Problem statement:
Work out how many lines below hold the string "wall" and state only that figure.

Material provided:

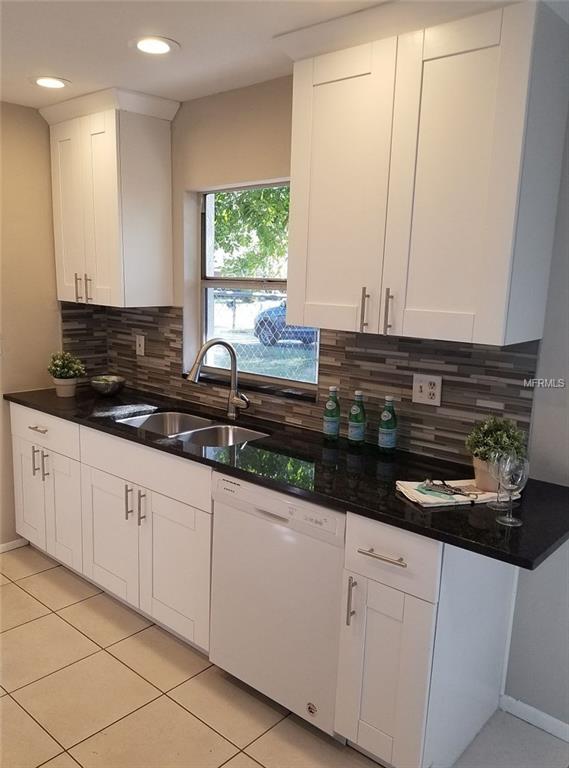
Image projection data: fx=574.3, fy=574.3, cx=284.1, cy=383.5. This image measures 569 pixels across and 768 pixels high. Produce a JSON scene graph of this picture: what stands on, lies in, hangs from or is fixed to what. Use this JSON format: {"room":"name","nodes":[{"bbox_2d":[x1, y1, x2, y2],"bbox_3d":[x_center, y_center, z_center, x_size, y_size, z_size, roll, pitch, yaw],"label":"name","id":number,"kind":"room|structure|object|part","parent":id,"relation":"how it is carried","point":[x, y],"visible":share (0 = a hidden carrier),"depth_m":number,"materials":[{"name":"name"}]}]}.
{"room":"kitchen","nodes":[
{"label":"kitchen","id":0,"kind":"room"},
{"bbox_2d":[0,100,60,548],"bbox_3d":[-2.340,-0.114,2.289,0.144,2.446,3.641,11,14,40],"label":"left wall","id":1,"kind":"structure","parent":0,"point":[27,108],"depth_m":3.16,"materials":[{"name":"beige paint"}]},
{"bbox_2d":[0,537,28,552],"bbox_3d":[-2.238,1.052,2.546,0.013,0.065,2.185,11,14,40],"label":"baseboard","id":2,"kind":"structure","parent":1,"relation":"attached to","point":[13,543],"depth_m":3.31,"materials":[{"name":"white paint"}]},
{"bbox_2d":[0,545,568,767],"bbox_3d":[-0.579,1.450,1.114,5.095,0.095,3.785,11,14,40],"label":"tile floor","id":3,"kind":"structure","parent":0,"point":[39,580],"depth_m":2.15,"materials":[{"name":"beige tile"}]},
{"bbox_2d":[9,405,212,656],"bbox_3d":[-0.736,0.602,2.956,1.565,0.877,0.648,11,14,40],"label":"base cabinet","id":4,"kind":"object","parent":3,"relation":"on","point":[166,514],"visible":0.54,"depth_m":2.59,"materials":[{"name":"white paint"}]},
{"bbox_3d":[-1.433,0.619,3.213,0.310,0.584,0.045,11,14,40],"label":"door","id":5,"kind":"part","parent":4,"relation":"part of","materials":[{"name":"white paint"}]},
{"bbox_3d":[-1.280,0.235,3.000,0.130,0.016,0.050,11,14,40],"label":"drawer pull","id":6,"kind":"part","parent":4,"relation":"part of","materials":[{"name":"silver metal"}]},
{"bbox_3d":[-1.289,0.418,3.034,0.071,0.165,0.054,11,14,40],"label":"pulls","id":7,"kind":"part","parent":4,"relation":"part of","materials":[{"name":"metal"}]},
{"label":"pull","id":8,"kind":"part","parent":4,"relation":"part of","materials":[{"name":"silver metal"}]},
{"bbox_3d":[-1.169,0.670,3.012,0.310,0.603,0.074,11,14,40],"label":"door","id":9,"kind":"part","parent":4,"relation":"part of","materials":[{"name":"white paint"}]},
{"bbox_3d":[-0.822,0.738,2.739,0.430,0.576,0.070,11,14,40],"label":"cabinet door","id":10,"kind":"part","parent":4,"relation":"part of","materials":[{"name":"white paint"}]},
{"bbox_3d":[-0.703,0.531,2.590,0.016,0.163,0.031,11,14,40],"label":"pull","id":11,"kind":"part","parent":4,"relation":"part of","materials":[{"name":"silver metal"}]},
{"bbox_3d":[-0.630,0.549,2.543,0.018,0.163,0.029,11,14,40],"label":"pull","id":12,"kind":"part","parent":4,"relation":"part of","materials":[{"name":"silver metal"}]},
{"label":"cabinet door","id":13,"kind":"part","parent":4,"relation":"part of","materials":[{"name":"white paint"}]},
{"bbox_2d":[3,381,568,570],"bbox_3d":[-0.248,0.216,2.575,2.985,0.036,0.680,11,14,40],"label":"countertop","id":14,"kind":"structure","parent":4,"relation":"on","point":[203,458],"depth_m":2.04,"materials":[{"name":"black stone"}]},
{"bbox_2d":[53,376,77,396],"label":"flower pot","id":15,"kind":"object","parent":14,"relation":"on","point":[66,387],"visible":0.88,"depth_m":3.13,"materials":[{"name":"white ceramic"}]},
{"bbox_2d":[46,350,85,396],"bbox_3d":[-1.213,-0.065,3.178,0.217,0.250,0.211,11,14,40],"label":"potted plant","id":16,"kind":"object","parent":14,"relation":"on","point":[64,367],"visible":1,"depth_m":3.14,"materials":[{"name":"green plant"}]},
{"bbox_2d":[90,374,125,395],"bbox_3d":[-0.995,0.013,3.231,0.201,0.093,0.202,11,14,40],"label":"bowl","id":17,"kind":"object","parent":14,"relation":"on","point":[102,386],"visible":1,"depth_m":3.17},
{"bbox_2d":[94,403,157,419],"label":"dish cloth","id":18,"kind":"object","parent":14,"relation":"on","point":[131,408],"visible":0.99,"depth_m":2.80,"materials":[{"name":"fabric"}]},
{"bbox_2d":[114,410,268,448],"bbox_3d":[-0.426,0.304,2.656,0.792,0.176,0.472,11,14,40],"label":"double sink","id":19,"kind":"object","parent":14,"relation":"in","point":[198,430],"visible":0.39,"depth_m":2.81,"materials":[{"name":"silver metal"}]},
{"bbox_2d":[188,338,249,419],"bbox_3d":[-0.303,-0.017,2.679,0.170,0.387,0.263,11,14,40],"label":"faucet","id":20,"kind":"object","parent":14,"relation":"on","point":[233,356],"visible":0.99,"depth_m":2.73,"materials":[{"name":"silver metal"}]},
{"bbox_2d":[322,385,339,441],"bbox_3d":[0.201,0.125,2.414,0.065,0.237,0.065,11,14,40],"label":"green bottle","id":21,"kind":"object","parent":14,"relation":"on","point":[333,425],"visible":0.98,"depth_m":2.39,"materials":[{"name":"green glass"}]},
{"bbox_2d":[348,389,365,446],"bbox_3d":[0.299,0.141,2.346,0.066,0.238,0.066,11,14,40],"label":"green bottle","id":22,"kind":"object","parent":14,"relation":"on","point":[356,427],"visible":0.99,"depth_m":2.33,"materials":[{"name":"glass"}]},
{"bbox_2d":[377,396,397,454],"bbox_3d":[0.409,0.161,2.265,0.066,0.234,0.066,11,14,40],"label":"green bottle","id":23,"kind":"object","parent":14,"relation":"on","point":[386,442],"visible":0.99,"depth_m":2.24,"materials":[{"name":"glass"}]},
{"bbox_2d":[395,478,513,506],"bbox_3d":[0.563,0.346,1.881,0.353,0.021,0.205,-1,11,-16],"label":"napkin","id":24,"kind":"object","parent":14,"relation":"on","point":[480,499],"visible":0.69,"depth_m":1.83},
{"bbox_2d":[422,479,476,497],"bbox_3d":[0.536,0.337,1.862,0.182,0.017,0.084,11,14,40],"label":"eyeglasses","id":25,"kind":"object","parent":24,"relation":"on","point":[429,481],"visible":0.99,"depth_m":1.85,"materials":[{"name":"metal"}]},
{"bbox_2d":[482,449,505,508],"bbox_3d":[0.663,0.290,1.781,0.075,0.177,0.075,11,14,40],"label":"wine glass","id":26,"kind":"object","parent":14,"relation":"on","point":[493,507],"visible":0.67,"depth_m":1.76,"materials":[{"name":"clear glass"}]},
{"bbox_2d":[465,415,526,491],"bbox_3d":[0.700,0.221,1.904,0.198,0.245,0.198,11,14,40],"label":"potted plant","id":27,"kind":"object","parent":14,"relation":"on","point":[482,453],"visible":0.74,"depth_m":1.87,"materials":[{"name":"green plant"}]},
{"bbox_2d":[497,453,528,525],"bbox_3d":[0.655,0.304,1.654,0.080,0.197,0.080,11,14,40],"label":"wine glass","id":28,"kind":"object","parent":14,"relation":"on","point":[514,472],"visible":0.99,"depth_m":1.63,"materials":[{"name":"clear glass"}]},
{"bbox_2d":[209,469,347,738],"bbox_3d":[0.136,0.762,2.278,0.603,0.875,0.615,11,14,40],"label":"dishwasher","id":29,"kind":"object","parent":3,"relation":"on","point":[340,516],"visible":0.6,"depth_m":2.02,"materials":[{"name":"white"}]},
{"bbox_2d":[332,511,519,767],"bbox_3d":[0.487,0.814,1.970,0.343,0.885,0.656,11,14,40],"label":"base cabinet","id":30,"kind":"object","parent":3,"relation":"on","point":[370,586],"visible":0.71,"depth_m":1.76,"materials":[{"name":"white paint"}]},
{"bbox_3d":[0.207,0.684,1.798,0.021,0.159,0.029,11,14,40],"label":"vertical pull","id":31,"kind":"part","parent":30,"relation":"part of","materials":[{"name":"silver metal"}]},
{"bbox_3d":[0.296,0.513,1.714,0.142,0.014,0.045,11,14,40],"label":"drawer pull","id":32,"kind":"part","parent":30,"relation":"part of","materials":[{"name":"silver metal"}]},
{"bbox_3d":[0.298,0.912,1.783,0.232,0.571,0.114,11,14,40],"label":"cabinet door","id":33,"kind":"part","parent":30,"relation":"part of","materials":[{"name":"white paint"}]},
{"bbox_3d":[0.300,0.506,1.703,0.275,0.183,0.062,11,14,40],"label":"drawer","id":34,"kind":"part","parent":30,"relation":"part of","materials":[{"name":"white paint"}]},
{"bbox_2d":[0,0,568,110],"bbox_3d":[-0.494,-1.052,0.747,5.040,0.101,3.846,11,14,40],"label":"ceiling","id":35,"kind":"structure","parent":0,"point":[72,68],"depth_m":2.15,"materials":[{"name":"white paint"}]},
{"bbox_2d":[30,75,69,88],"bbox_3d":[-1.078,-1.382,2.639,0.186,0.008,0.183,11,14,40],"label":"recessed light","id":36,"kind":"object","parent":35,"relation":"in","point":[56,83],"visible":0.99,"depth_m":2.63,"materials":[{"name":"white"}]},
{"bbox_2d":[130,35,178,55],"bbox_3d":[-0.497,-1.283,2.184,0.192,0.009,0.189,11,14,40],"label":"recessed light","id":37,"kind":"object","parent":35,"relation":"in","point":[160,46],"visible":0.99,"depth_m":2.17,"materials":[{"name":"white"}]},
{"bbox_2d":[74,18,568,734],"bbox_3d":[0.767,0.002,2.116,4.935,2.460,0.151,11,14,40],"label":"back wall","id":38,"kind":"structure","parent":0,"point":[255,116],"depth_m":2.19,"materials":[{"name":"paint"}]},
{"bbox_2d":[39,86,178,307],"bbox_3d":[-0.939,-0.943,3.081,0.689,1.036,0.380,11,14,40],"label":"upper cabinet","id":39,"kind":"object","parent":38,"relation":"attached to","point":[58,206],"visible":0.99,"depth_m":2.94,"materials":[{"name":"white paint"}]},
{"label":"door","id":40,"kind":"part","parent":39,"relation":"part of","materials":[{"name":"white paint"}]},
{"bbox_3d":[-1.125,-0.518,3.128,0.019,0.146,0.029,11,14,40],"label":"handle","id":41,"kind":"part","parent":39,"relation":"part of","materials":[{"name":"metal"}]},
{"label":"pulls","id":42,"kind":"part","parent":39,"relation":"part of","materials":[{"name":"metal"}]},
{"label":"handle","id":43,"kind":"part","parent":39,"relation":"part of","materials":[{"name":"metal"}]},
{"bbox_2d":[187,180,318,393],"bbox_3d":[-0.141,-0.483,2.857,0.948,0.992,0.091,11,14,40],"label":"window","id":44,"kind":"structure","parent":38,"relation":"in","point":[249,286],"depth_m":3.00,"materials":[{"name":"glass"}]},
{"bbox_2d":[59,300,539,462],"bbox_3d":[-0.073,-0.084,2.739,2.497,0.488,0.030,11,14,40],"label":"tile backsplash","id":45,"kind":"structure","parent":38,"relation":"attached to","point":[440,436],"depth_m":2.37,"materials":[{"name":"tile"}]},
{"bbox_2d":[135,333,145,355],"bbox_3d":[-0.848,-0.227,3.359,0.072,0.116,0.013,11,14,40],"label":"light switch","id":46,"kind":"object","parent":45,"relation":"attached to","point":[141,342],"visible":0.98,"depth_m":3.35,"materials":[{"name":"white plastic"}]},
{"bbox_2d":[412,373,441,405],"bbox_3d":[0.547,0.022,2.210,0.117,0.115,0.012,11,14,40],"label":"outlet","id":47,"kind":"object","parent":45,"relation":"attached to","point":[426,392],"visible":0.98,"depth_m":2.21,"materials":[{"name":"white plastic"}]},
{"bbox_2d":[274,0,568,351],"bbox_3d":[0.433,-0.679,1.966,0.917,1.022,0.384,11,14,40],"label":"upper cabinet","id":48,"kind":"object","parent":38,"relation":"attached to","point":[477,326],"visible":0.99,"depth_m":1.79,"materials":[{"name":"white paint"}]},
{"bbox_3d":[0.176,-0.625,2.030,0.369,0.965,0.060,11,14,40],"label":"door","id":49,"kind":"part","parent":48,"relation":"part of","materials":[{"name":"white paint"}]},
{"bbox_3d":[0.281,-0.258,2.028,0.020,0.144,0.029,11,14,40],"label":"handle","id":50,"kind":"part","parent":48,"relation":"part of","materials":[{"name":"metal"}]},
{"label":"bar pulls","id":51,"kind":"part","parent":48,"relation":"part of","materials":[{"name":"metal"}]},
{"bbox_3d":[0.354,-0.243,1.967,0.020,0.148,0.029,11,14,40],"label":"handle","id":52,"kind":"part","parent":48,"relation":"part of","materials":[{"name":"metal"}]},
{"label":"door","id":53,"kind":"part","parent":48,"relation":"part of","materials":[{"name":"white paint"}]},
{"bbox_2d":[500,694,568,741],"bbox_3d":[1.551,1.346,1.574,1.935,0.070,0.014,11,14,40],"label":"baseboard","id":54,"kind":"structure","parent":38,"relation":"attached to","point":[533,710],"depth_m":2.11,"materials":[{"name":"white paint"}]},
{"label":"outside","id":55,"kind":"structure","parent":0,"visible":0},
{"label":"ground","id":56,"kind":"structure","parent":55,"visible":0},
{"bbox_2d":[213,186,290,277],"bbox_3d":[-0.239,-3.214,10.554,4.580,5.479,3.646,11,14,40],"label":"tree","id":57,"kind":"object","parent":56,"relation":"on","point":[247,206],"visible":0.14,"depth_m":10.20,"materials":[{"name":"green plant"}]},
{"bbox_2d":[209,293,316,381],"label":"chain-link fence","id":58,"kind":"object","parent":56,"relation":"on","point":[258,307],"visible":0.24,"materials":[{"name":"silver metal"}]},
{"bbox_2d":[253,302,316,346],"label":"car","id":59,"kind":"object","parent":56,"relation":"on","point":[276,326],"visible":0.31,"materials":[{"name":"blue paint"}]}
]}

Solution to this problem:
2